→ YOUR OBJECTIVE
Which lines in the data below contain the string "database"? Show each one.

Records drawn from a dataset:
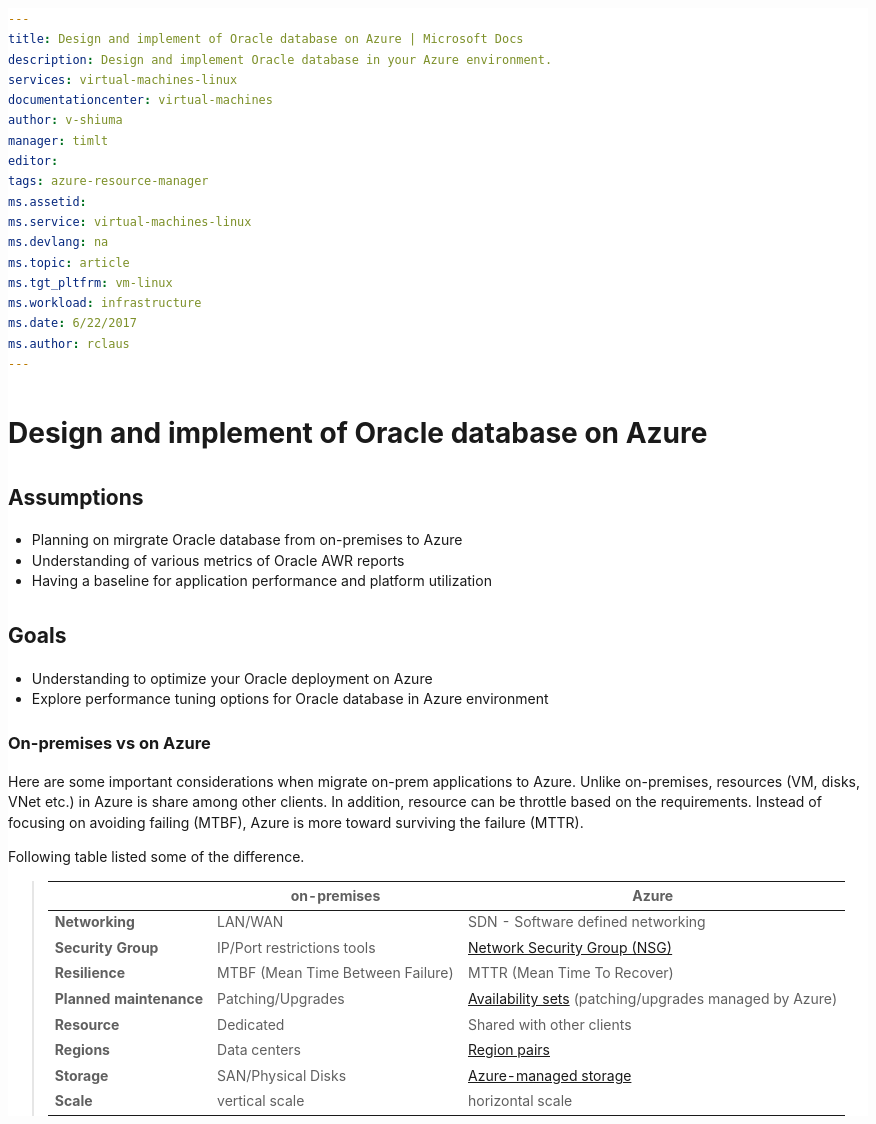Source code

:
 ```yaml
---
title: Design and implement of Oracle database on Azure | Microsoft Docs
description: Design and implement Oracle database in your Azure environment.
services: virtual-machines-linux
documentationcenter: virtual-machines
author: v-shiuma
manager: timlt
editor: 
tags: azure-resource-manager
ms.assetid: 
ms.service: virtual-machines-linux
ms.devlang: na
ms.topic: article
ms.tgt_pltfrm: vm-linux
ms.workload: infrastructure
ms.date: 6/22/2017
ms.author: rclaus
---
```



# Design and implement of Oracle database on Azure

## Assumptions

- Planning on mirgrate Oracle database from on-premises to Azure
- Understanding of various metrics of Oracle AWR reports
- Having a baseline for application performance and platform utilization

## Goals

- Understanding to optimize your Oracle deployment on Azure
- Explore performance tuning options for Oracle database in Azure environment

### On-premises vs on Azure

Here are some important considerations when migrate on-prem applications to Azure. Unlike on-premises, resources (VM, disks, VNet etc.) in Azure is share among other clients. In addition, resource can be throttle based on the requirements. Instead of focusing on avoiding failing (MTBF), Azure is more toward surviving the failure (MTTR).

Following table listed some of the difference.

> 
> |  | **on-premises** | **Azure** |
> | --- | --- | --- |
> | **Networking** |LAN/WAN  |SDN - Software defined networking|
> | **Security Group** |IP/Port restrictions tools |[Network Security Group (NSG)](https://azure.microsoft.com/blog/network-security-groups) |
> | **Resilience** |MTBF (Mean Time Between Failure) |MTTR (Mean Time To Recover)|
> | **Planned maintenance** |Patching/Upgrades|[Availability sets](https://docs.microsoft.com/azure/virtual-machines/windows/infrastructure-availability-sets-guidelines) (patching/upgrades managed by Azure) |
> | **Resource** |Dedicated  |Shared with other clients|
> | **Regions** |Data centers |[Region pairs](https://docs.microsoft.com/azure/virtual-machines/windows/regions-and-availability)|
> | **Storage** |SAN/Physical Disks |[Azure-managed storage](https://azure.microsoft.com/pricing/details/managed-disks/?v=17.23h)|
> | **Scale** |vertical scale |horizontal scale|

→ TASK RESULT
title: Design and implement of Oracle database on Azure | Microsoft Docs
description: Design and implement Oracle database in your Azure environment.
# Design and implement of Oracle database on Azure
- Planning on mirgrate Oracle database from on-premises to Azure
- Explore performance tuning options for Oracle database in Azure environment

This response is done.